▶ _Supplied information_:

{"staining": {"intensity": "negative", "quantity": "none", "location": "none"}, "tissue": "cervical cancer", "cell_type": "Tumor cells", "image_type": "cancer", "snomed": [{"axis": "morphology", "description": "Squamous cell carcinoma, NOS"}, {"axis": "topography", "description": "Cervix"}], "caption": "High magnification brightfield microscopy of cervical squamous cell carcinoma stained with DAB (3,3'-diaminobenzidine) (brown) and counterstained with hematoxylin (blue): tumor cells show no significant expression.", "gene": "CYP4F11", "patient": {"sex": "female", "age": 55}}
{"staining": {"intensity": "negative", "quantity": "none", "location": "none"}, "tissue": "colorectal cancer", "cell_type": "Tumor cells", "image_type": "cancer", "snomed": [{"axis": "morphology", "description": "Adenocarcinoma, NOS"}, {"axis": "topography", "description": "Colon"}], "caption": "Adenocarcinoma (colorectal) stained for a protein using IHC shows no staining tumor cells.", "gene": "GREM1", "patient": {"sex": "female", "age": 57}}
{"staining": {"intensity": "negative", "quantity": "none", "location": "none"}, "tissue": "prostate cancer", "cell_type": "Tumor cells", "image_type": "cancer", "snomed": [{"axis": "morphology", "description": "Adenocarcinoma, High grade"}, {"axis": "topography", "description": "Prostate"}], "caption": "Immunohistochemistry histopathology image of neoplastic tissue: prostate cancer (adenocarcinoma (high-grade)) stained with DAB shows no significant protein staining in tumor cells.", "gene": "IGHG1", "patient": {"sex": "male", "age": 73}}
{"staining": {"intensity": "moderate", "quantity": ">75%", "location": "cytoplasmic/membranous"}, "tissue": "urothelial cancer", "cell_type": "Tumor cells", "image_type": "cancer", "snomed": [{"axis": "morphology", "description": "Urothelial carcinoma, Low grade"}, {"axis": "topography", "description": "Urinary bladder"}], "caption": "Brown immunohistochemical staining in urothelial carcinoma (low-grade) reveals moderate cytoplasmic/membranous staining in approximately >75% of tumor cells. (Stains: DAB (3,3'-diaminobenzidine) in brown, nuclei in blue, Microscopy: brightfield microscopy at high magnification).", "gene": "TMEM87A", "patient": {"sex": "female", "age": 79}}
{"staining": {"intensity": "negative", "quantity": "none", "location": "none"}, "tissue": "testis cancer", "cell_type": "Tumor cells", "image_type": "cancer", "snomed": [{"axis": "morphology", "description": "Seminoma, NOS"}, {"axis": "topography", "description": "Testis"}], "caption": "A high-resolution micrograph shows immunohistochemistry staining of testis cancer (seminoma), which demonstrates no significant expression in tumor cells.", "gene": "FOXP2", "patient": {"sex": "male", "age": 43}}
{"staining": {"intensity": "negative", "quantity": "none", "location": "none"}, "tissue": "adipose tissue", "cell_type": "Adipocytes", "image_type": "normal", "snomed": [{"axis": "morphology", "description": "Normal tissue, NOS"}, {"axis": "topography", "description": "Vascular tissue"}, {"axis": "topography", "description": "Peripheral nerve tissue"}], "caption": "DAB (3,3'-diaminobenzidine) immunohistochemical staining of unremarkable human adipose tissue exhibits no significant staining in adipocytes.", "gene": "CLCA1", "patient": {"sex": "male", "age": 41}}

▶ _Your task_: Among the records above, find the lines where the word "female" appears and copy them.

▶ _Solution to this exercise_:
{"staining": {"intensity": "negative", "quantity": "none", "location": "none"}, "tissue": "cervical cancer", "cell_type": "Tumor cells", "image_type": "cancer", "snomed": [{"axis": "morphology", "description": "Squamous cell carcinoma, NOS"}, {"axis": "topography", "description": "Cervix"}], "caption": "High magnification brightfield microscopy of cervical squamous cell carcinoma stained with DAB (3,3'-diaminobenzidine) (brown) and counterstained with hematoxylin (blue): tumor cells show no significant expression.", "gene": "CYP4F11", "patient": {"sex": "female", "age": 55}}
{"staining": {"intensity": "negative", "quantity": "none", "location": "none"}, "tissue": "colorectal cancer", "cell_type": "Tumor cells", "image_type": "cancer", "snomed": [{"axis": "morphology", "description": "Adenocarcinoma, NOS"}, {"axis": "topography", "description": "Colon"}], "caption": "Adenocarcinoma (colorectal) stained for a protein using IHC shows no staining tumor cells.", "gene": "GREM1", "patient": {"sex": "female", "age": 57}}
{"staining": {"intensity": "moderate", "quantity": ">75%", "location": "cytoplasmic/membranous"}, "tissue": "urothelial cancer", "cell_type": "Tumor cells", "image_type": "cancer", "snomed": [{"axis": "morphology", "description": "Urothelial carcinoma, Low grade"}, {"axis": "topography", "description": "Urinary bladder"}], "caption": "Brown immunohistochemical staining in urothelial carcinoma (low-grade) reveals moderate cytoplasmic/membranous staining in approximately >75% of tumor cells. (Stains: DAB (3,3'-diaminobenzidine) in brown, nuclei in blue, Microscopy: brightfield microscopy at high magnification).", "gene": "TMEM87A", "patient": {"sex": "female", "age": 79}}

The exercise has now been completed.